* STATED GOAL *
Report each line of the rows below that contains the string "common", copying the whole line. Case counts.

[Data excerpts]
--
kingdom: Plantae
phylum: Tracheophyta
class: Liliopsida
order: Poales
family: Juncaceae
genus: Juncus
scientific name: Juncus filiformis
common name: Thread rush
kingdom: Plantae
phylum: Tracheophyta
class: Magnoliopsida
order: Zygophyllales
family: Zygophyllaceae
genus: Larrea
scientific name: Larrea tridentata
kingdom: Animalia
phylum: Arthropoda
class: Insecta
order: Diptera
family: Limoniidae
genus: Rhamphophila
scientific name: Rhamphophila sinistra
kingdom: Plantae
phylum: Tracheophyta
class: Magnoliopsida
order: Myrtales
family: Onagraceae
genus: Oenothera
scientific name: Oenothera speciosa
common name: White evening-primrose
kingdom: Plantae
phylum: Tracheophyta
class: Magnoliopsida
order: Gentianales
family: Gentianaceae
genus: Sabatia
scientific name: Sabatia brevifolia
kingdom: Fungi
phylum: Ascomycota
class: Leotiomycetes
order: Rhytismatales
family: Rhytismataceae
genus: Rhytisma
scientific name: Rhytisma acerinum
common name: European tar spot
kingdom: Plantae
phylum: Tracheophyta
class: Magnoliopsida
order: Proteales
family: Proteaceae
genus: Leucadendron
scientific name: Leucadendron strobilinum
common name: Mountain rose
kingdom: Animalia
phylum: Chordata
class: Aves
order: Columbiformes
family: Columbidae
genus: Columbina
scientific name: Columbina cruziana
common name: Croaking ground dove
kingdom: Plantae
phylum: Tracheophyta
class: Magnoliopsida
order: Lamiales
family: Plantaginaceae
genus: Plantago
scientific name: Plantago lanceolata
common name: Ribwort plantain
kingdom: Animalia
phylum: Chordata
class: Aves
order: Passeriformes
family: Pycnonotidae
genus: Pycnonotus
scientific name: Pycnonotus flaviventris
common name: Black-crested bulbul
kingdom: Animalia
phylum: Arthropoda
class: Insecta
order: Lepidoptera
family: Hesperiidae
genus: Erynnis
--
* SOLUTION FOR THIS EXERCISE *
common name: Thread rush
common name: White evening-primrose
common name: European tar spot
common name: Mountain rose
common name: Croaking ground dove
common name: Ribwort plantain
common name: Black-crested bulbul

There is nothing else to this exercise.